Page ::
/---
Carrot Cake

Servings 8

Equipment

  • 2 round cake tins 18cm/7" with removable bases
  • zester

Ingredients
  

  • 175 g light muscovado sugar
  • 175 ml sunflower oil
  • 3 large eggs lightly beaten
  • 140 g grated carrot about 3 medium
  • 175 g self-raising flour
  • 1 tsp bicarbonate of soda
  • 1 tsp ground cinnamon also see notes on spices
  • ½ tsp grated nutmeg freshly grated if possible
  • ½ tsp ginger
  • oil or cake release agent for the baking tins

Cake topping and filling

  • butter icing as in recipe below
  • 1 orange

Instructions
 

  • Heat the oven to 180C/160C fan/gas 4. Oil the base and sides of the cake tin.
  • Weigh the sugar into a mixing bowl and break up any lumps before adding other ingredients. Add sunflower oil and eggs. Lightly mix with a wooden spoon or bakers whisk. Stir in the grated carrots.
\---
Problem statement :: Reproduce the part of the carrot cake recipe starting with "Cake topping and" and going on through "the cake tin.". Rely only on the recipe above for this work.

Records from a dataset
/---
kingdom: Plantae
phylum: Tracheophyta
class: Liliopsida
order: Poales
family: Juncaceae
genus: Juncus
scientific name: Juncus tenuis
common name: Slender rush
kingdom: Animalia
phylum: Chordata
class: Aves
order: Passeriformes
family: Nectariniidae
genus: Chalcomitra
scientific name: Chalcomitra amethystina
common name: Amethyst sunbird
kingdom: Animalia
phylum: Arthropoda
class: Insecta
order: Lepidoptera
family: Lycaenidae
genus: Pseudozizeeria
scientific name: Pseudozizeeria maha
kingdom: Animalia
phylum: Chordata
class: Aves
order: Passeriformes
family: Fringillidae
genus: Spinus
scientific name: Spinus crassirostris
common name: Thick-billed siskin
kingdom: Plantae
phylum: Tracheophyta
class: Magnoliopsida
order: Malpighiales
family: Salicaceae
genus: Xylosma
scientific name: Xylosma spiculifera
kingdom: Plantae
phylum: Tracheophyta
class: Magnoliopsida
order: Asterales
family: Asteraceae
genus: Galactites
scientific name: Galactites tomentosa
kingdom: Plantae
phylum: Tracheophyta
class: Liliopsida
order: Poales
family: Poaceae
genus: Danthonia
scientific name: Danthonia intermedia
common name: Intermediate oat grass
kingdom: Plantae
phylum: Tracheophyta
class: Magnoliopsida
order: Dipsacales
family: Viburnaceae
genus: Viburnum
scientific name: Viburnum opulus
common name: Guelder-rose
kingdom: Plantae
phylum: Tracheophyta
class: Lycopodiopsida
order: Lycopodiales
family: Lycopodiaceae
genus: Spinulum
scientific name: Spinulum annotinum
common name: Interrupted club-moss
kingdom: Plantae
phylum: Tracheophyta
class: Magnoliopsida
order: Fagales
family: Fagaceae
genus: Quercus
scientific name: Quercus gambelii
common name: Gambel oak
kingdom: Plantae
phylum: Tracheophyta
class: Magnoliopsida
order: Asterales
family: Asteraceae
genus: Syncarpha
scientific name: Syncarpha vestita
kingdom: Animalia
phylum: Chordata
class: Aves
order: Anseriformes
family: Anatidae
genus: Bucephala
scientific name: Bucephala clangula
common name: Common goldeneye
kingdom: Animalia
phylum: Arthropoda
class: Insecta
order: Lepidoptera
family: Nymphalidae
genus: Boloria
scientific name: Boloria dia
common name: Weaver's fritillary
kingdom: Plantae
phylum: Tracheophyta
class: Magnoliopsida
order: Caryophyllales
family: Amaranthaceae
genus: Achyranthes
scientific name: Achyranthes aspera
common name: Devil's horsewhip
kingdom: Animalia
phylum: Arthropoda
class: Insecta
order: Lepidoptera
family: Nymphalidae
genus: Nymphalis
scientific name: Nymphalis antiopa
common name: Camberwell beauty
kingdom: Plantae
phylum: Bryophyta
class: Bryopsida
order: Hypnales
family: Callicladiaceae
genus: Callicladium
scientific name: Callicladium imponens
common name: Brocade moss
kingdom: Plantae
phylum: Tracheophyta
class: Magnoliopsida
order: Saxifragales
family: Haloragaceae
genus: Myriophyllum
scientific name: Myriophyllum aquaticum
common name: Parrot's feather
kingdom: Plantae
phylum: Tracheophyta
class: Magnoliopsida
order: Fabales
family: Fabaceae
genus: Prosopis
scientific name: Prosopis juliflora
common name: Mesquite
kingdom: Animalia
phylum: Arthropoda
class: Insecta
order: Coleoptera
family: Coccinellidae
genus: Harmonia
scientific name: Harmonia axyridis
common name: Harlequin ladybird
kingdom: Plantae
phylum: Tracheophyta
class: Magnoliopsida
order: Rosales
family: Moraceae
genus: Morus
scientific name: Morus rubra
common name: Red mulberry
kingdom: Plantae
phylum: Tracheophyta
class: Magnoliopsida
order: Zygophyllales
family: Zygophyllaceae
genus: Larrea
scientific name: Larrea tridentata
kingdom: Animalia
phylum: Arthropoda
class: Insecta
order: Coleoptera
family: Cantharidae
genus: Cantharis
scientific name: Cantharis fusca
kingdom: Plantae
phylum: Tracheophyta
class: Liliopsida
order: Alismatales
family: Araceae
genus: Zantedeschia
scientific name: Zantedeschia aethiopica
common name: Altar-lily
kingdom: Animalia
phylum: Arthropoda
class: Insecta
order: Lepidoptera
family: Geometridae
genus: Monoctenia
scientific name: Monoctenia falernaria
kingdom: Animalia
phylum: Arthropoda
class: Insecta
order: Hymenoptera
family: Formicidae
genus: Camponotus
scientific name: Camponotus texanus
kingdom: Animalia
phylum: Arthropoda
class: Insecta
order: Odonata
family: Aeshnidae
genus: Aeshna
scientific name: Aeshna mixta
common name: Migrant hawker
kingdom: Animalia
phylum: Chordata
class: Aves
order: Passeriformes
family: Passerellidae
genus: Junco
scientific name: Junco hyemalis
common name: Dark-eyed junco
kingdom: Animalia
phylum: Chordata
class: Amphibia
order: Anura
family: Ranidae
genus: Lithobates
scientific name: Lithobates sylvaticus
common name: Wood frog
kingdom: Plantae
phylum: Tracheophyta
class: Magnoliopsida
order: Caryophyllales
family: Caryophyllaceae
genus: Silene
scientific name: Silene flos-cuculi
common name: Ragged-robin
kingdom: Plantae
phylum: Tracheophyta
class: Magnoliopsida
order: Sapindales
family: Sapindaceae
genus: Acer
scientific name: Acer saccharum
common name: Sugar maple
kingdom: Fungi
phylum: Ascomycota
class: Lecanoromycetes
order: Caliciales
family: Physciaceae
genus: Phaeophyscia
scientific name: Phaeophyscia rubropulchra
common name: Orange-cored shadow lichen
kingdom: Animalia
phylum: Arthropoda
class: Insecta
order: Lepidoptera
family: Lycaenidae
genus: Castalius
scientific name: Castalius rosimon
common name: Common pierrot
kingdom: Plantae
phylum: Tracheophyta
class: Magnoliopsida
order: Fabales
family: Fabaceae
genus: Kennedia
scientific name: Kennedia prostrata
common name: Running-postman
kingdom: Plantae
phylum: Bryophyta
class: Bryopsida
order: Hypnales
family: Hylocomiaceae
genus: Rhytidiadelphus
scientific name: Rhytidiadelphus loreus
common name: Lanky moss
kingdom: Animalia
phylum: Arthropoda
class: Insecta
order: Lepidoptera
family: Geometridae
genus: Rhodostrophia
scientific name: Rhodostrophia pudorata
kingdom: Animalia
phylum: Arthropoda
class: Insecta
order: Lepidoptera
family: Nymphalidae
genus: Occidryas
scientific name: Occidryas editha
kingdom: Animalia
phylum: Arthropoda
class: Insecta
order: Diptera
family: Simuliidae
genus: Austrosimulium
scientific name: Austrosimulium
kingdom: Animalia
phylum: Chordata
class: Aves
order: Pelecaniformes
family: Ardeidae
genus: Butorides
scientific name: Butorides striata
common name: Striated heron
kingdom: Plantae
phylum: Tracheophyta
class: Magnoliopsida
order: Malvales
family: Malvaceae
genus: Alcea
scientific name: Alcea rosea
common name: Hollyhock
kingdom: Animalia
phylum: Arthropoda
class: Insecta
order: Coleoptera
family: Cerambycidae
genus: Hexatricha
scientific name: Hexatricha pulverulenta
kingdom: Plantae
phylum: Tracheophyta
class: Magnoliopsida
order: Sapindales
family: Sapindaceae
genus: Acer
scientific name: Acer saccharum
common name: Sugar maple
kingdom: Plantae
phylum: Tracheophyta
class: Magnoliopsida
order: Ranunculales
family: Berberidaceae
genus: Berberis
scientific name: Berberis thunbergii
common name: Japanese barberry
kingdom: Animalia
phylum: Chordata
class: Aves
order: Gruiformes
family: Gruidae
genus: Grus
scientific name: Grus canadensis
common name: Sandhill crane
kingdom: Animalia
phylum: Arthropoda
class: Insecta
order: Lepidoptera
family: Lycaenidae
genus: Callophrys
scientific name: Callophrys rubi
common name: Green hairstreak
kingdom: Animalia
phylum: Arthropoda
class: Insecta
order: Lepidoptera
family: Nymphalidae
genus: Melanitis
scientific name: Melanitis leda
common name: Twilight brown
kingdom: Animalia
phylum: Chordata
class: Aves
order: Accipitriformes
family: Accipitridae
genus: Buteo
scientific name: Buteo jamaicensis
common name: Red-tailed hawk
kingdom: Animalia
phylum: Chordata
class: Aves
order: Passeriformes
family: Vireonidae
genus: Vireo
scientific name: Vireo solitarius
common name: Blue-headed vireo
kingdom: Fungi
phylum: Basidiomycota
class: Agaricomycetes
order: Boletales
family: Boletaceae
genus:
\---
Task result ::
Cake topping and filling

  • butter icing as in recipe below
  • 1 orange

Instructions
 

  • Heat the oven to 180C/160C fan/gas 4. Oil the base and sides of the cake tin.